Todos esses sentimentos inéditos provocaram no idoso uma nova forma de encarar e entender sua vida, suas limitações. A possibilidade de apreciar a moçam em seus encontros despertou no idoso uma nova maneira de sentir prazer. Era o prazer atrelado aos sentimentos que aos poucos iam se construindo. Pequenas delicadezas, o sentimento de querer cuidar e o respeito. Outro ponto que fiou bem evidente para o idoso foi o choque entre as idades. A moça de pele lisa, delicada, sem experiências e jovial, contrastava com sua aparência cansada, suas rugas e outras características comuns à velhice.
O peso da idade provocava um sentimento de aproximação com o dia da morte. O ancião percebia também o preconceito dos outros em relação à velhice, isso foi percebido em sua festa de aniversário através das piadas dos colegas de trabalho.
A relação que se construiu entre os dois mudou a rotina metódica e rígida do personagem principal. Ele passou a fazer de tudo para agradá-la, queria conquistar sua confiança e fazer com que aquele desejo de estar junto fosse recíproco. Aos noventa anos então, o ancião experimentou o despertar de seu primeiro amor e se permitiu músicas românticas, além de inspirar suas crônicas com esses sentimentos tão ternos que o apeteciam e já não eram mais efêmeros como antes, ele se sentia como se tivesse iniciando uma nova vida. Em uma noite, porém, experimentou a fúria do ciúme, sentiu a possibilidade de perda daquilo que vinha lentamente conquistando.
O momento de fúria que o fez destruir todo o quarto dos dias de encontro acabou afastando e atrapalhando a fluidez do romance, porém, o idoso não parou de descobrir coisas novas, novos prazeres e perceber que tudo já existia. Faltava apenas se auto-permitir, faltava um sentimento de que a vida não finda enquanto não cessar e não importava a idade que ele tinha, o que importava era como se sentia. São essas as conclusões que o idoso chega, depois da riquíssima experiência com a jovem e após recordar momentos de sua vida, fazendo comparações com o presente.

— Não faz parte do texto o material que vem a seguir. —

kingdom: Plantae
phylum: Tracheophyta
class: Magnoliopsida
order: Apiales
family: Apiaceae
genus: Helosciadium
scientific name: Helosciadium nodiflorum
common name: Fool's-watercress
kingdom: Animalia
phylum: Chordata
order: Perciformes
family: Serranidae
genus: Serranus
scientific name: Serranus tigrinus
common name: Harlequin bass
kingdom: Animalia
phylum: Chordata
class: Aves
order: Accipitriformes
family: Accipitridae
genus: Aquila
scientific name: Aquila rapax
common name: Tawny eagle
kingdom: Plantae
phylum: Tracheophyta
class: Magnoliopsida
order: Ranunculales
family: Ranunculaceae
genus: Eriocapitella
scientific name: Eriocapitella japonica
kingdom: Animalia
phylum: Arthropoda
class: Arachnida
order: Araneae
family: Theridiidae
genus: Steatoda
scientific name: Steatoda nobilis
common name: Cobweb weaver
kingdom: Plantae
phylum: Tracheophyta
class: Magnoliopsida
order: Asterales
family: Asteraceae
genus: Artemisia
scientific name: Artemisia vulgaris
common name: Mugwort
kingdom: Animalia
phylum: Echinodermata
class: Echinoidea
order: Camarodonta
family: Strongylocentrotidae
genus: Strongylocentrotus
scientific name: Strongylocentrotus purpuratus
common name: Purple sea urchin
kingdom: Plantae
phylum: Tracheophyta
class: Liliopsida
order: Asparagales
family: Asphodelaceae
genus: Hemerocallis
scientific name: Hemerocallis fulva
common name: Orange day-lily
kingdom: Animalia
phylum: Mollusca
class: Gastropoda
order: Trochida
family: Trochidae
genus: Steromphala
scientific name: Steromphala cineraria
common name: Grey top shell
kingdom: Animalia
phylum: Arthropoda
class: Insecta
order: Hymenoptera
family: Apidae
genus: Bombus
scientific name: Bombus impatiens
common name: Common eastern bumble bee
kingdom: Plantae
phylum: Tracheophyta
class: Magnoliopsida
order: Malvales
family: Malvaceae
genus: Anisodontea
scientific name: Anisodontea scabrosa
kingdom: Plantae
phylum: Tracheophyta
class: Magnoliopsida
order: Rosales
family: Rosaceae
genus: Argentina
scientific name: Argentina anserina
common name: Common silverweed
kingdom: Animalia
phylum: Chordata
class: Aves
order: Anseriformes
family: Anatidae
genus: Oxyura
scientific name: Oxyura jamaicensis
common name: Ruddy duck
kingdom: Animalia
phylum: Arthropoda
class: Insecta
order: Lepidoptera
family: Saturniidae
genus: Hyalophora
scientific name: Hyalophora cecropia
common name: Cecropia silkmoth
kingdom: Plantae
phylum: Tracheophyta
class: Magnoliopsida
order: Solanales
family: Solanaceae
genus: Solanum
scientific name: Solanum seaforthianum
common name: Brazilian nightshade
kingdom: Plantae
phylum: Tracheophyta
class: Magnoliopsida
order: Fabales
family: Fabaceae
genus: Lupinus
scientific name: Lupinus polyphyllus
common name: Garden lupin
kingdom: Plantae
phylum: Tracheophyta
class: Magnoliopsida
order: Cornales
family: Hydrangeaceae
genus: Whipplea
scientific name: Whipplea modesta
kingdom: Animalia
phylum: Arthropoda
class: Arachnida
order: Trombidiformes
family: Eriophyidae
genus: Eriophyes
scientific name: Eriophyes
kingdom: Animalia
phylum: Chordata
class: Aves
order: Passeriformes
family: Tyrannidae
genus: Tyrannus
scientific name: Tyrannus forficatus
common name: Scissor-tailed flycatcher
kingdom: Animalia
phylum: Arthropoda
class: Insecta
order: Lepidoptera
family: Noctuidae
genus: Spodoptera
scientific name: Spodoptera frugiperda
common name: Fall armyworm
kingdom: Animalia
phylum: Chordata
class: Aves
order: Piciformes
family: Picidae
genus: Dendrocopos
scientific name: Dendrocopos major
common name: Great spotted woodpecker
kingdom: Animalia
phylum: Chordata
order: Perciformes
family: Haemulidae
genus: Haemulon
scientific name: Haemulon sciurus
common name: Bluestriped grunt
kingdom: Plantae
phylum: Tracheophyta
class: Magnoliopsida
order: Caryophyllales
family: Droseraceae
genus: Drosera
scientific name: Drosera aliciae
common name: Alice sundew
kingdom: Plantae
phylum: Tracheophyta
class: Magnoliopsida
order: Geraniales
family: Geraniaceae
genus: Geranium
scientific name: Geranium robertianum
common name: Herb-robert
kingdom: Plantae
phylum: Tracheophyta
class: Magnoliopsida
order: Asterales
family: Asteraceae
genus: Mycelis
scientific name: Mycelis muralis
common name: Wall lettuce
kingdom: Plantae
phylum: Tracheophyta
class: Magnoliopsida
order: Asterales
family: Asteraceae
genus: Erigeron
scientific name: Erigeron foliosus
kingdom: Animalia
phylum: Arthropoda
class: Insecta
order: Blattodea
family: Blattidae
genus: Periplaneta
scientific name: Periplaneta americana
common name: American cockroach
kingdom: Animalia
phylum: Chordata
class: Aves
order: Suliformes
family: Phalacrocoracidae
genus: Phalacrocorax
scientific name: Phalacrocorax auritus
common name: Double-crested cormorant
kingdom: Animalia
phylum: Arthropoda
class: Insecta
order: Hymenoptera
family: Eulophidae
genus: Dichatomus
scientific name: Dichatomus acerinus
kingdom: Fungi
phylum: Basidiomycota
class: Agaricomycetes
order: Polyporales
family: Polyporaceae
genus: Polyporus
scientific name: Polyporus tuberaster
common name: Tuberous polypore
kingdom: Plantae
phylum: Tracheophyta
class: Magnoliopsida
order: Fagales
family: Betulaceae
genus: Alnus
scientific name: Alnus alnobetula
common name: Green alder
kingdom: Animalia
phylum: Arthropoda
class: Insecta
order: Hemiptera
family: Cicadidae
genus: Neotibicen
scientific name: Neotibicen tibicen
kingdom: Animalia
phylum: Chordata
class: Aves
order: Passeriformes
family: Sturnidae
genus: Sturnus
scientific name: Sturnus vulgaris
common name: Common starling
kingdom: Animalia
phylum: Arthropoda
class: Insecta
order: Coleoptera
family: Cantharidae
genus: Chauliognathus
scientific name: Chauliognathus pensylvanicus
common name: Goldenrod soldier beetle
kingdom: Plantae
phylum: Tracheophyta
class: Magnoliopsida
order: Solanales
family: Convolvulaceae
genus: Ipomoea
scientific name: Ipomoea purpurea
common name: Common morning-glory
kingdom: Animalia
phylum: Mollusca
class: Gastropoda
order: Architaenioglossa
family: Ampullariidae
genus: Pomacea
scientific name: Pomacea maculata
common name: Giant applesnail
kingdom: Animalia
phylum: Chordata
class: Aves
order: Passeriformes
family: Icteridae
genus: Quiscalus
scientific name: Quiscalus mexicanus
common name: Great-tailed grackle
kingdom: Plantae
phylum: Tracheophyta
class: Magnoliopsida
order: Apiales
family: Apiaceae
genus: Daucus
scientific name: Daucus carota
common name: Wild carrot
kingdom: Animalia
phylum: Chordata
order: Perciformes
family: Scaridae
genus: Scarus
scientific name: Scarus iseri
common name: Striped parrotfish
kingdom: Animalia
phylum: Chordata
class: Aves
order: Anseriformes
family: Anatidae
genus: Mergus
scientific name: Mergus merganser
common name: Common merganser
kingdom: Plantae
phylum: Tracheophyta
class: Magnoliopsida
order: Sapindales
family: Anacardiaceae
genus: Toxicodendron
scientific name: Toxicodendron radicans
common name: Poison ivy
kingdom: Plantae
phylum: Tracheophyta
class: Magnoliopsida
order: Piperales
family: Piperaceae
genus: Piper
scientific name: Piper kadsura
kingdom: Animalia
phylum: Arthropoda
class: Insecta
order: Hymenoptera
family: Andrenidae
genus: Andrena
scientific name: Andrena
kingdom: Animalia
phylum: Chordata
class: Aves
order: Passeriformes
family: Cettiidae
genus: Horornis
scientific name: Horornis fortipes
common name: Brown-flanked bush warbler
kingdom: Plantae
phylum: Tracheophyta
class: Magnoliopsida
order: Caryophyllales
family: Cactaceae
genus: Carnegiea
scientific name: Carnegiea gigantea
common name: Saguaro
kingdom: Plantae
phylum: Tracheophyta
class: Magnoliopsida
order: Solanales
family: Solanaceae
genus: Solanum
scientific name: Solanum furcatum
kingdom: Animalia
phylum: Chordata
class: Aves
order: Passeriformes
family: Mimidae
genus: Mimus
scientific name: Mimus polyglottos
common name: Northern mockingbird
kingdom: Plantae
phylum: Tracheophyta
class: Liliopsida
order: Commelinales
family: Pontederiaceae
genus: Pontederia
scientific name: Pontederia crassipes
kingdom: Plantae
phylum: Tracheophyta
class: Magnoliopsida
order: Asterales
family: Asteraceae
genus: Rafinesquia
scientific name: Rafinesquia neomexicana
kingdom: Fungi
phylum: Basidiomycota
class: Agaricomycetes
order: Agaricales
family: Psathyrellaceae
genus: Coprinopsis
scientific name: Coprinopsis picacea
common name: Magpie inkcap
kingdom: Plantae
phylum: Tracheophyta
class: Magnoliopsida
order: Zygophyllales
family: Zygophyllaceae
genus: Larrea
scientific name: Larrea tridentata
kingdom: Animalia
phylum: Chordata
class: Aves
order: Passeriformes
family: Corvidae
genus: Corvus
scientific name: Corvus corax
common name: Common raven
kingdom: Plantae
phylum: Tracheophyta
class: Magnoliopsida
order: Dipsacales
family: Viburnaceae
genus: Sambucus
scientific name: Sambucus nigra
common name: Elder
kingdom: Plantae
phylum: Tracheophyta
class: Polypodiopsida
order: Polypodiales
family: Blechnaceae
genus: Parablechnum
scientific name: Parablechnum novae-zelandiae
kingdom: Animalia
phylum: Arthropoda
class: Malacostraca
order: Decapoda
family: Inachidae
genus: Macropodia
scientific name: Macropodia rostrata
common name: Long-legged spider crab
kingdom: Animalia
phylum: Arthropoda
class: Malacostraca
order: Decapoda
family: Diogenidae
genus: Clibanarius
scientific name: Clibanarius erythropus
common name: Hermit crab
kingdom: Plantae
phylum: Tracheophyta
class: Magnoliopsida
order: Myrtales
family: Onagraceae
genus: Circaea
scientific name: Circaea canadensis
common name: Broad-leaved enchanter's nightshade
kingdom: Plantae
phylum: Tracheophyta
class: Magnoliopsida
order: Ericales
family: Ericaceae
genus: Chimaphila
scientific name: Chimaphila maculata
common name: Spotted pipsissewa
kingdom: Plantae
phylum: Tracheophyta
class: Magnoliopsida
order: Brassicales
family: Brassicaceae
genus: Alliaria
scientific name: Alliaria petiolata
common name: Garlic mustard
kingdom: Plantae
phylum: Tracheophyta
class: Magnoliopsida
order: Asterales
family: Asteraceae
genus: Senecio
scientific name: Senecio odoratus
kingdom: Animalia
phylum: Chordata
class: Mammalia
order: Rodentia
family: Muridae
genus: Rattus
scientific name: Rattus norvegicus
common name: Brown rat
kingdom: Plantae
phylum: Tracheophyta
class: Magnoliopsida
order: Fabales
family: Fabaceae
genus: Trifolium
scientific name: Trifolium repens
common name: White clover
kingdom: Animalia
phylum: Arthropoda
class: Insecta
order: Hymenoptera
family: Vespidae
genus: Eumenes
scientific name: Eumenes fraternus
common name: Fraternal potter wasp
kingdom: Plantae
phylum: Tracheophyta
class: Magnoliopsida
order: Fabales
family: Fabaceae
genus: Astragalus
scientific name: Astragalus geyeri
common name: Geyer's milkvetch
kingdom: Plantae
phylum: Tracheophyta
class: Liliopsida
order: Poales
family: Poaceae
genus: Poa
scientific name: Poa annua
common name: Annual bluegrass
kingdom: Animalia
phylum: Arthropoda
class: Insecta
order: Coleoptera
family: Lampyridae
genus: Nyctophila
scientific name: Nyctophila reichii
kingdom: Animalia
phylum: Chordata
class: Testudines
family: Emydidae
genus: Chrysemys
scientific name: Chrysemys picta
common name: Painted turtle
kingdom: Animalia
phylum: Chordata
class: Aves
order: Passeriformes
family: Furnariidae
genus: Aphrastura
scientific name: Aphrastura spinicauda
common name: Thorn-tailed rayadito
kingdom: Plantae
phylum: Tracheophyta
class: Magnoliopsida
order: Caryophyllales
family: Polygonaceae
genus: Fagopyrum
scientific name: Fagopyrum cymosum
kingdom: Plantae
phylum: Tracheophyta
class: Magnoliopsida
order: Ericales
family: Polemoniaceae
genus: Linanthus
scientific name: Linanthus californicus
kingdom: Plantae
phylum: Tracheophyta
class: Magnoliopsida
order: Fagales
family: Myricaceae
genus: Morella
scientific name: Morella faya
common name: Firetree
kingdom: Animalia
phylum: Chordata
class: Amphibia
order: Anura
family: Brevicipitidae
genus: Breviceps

A partir da história desse livro, é possível identificar algumas categorias que são presentes na vida desse idoso específico e também dos demais anciãos. Primeiramente, podemos entender o que Oliveira (2008), denomina como velhice bem sucedida, ou seja, o indivíduo chegar na fase final da vida com qualidade, bem-estar, compreendendo esse processo da vida de modo positivo. Caso o idoso seja educado da melhor maneira em vários aspectos, tais como: personalidade, inteligência, até mesmo no confronto com a doença, será mais apto de olhar e vivenciar a velhice de forma construtiva. Sendo assim, o envelhecimento bem sucedido é quando o indivíduo continua a agir de modo proveitoso, seja referente ao âmbito físico, psíquico ou mental.